The reality was a lot messier. Sweating through my shirts every afternoon in Saigon. Getting lost on a bike in traffic that follows no rules I could understand. Stumbling through Vietnamese phrases that my wife’s family kindly tried not to laugh at.

But the messiness was where the actual growth happened. Not in the version I had pre-written.

Shatner’s grief in space hits the same lesson at a much bigger scale. Real experiences will outrun your expectations every time. Sometimes they surprise you with joy. Sometimes they humble you with sadness. The job is to actually feel what is there, not what you scripted.

Why a ninety-year-old’s perspective is worth paying attention to

There’s something else worth noticing here.

Shatner was ninety. Most of us spend our 30s and 40s telling ourselves we’ll do the meaningful stuff later. We will travel later. We will start the project later. We will have the hard conversation later.

A ninety-year-old climbed into a rocket.

I’ve talked about this before but one of the things Buddhism keeps teaching me is the principle of impermanence. Nothing stays. Not your body. Not your circumstances. Not the version of the world you grew up in. And waiting for the perfect moment to live is the surest way to miss your life.
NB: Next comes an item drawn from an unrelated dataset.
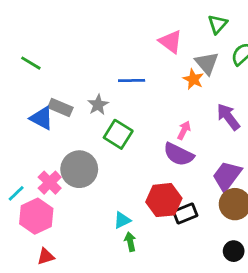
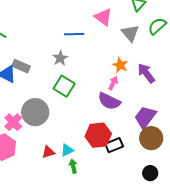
orange star: (193, 79) -> (120, 65), moved
blue line: (132, 81) -> (74, 34), moved
gray star: (98, 105) -> (60, 58), moved
red triangle: (46, 256) -> (48, 152), moved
Shatner could easily have said no. He had already had a hell of a career. He could have stayed comfortable. Instead he climbed into the most terrifying experience he had ever had, at an age when most people are easing off, and he came back with something real to say.

That’s a model worth paying attention to.

Final words

The image I keep coming back to is a ninety-year-old man, helmet off, eyes wet, trying to put words to something he had not expected to feel.

That’s what real experiences do. They don’t follow your script. They show up, rearrange your insides, and leave you with a different sense of what matters.

You don’t need a rocket. You just need to show up for the moments you have been postponing, with your eyes open, and let them actually land.

Whatever your version of space is, don’t wait until ninety to climb in.